◆ **TASK**: The task calls for an exact copy of the records, without any images.

((

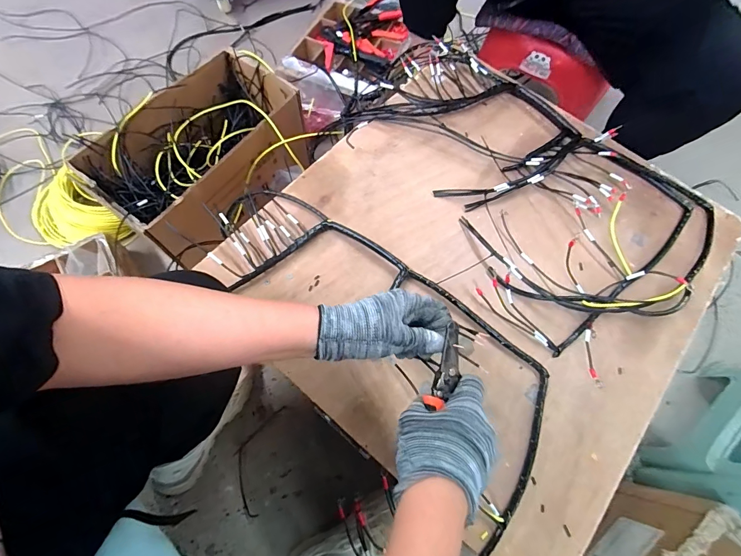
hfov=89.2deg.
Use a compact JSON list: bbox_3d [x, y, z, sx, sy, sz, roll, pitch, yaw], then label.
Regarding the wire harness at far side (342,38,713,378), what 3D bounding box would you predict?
[{"bbox_3d":[0.243,-0.188,0.606,0.387,0.047,0.594,-36,75,-14],"label":"wire harness at far side"}]

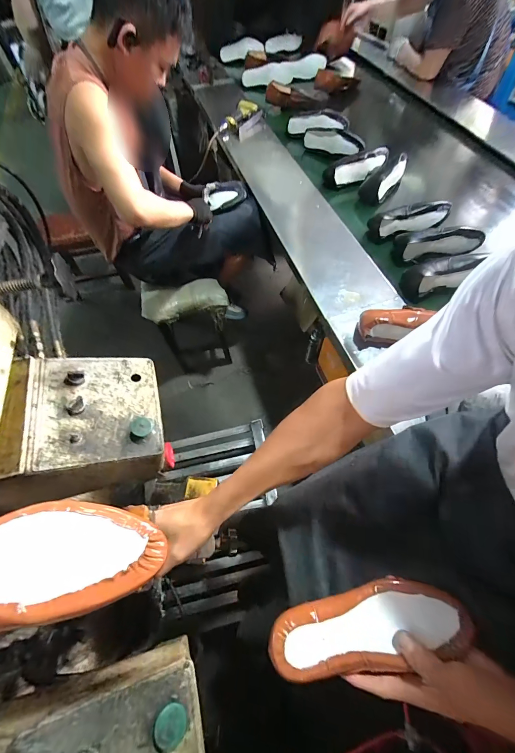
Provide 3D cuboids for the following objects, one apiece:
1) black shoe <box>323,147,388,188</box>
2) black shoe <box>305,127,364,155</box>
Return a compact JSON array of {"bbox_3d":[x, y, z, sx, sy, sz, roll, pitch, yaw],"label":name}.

))

◆ **ANSWER BOX**:
hfov=89.2deg.
Use a compact JSON list: bbox_3d [x, y, z, sx, sy, sz, roll, pitch, yaw], then label.
Regarding the wire harness at far side (342,38,713,378), what 3D bounding box would you predict?
[{"bbox_3d":[0.243,-0.188,0.606,0.387,0.047,0.594,-36,75,-14],"label":"wire harness at far side"}]

Provide 3D cuboids for the following objects, one apiece:
1) black shoe <box>323,147,388,188</box>
2) black shoe <box>305,127,364,155</box>
Return a compact JSON array of {"bbox_3d":[x, y, z, sx, sy, sz, roll, pitch, yaw],"label":name}.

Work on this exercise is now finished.